▶ Exercise prompt
Reproduce every line of the material below word for word, with nothing changed.

▶ Records showing where elements appear
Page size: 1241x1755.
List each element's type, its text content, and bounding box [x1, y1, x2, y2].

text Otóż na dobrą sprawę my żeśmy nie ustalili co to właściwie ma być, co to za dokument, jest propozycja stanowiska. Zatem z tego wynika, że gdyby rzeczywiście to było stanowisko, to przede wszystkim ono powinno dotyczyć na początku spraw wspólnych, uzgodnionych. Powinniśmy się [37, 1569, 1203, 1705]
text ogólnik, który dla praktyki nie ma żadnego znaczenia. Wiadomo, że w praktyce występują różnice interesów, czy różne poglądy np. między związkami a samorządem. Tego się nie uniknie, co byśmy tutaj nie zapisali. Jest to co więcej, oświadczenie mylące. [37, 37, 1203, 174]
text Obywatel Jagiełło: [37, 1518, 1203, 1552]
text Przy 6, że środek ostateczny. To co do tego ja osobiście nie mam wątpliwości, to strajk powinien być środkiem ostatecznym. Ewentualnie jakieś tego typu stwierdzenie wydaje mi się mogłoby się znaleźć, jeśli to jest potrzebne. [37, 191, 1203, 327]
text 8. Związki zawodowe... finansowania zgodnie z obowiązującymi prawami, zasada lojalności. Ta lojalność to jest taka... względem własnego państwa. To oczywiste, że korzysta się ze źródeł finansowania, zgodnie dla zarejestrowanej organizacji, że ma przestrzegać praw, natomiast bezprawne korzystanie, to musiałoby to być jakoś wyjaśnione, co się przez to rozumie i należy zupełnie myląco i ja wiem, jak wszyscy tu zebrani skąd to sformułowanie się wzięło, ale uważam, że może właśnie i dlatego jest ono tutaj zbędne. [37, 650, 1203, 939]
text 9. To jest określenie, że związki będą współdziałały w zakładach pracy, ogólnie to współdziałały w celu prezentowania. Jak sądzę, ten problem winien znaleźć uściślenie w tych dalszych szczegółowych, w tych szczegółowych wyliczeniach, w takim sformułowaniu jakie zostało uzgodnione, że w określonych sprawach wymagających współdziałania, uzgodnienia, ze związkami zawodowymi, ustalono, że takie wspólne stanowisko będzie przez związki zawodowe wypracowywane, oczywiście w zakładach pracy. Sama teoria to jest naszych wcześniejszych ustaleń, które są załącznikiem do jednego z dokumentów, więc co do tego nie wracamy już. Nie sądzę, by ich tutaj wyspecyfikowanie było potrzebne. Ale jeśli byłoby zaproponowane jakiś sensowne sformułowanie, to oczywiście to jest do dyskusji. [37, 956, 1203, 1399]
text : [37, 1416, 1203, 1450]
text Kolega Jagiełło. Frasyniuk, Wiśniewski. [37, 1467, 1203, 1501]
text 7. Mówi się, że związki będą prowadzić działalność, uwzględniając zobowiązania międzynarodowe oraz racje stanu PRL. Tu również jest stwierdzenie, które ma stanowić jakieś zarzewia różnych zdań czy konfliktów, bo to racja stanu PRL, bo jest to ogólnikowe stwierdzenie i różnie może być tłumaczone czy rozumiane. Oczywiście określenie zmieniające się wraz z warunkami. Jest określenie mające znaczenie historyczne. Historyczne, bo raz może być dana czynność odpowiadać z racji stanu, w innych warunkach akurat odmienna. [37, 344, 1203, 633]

▶ Written response
Page size: 1241x1755.
List each element's type, its text content, and bounding box [x1, y1, x2, y2].

text Otóż na dobrą sprawę my żeśmy nie ustalili co to właściwie ma być, co to za dokument, jest propozycja stanowiska. Zatem z tego wynika, że gdyby rzeczywiście to było stanowisko, to przede wszystkim ono powinno dotyczyć na początku spraw wspólnych, uzgodnionych. Powinniśmy się [37, 1569, 1203, 1705]
text ogólnik, który dla praktyki nie ma żadnego znaczenia. Wiadomo, że w praktyce występują różnice interesów, czy różne poglądy np. między związkami a samorządem. Tego się nie uniknie, co byśmy tutaj nie zapisali. Jest to co więcej, oświadczenie mylące. [37, 37, 1203, 174]
text Obywatel Jagiełło: [37, 1518, 1203, 1552]
text Przy 6, że środek ostateczny. To co do tego ja osobiście nie mam wątpliwości, to strajk powinien być środkiem ostatecznym. Ewentualnie jakieś tego typu stwierdzenie wydaje mi się mogłoby się znaleźć, jeśli to jest potrzebne. [37, 191, 1203, 327]
text 8. Związki zawodowe... finansowania zgodnie z obowiązującymi prawami, zasada lojalności. Ta lojalność to jest taka... względem własnego państwa. To oczywiste, że korzysta się ze źródeł finansowania, zgodnie dla zarejestrowanej organizacji, że ma przestrzegać praw, natomiast bezprawne korzystanie, to musiałoby to być jakoś wyjaśnione, co się przez to rozumie i należy zupełnie myląco i ja wiem, jak wszyscy tu zebrani skąd to sformułowanie się wzięło, ale uważam, że może właśnie i dlatego jest ono tutaj zbędne. [37, 650, 1203, 939]
text 9. To jest określenie, że związki będą współdziałały w zakładach pracy, ogólnie to współdziałały w celu prezentowania. Jak sądzę, ten problem winien znaleźć uściślenie w tych dalszych szczegółowych, w tych szczegółowych wyliczeniach, w takim sformułowaniu jakie zostało uzgodnione, że w określonych sprawach wymagających współdziałania, uzgodnienia, ze związkami zawodowymi, ustalono, że takie wspólne stanowisko będzie przez związki zawodowe wypracowywane, oczywiście w zakładach pracy. Sama teoria to jest naszych wcześniejszych ustaleń, które są załącznikiem do jednego z dokumentów, więc co do tego nie wracamy już. Nie sądzę, by ich tutaj wyspecyfikowanie było potrzebne. Ale jeśli byłoby zaproponowane jakiś sensowne sformułowanie, to oczywiście to jest do dyskusji. [37, 956, 1203, 1399]
text : [37, 1416, 1203, 1450]
text Kolega Jagiełło. Frasyniuk, Wiśniewski. [37, 1467, 1203, 1501]
text 7. Mówi się, że związki będą prowadzić działalność, uwzględniając zobowiązania międzynarodowe oraz racje stanu PRL. Tu również jest stwierdzenie, które ma stanowić jakieś zarzewia różnych zdań czy konfliktów, bo to racja stanu PRL, bo jest to ogólnikowe stwierdzenie i różnie może być tłumaczone czy rozumiane. Oczywiście określenie zmieniające się wraz z warunkami. Jest określenie mające znaczenie historyczne. Historyczne, bo raz może być dana czynność odpowiadać z racji stanu, w innych warunkach akurat odmienna. [37, 344, 1203, 633]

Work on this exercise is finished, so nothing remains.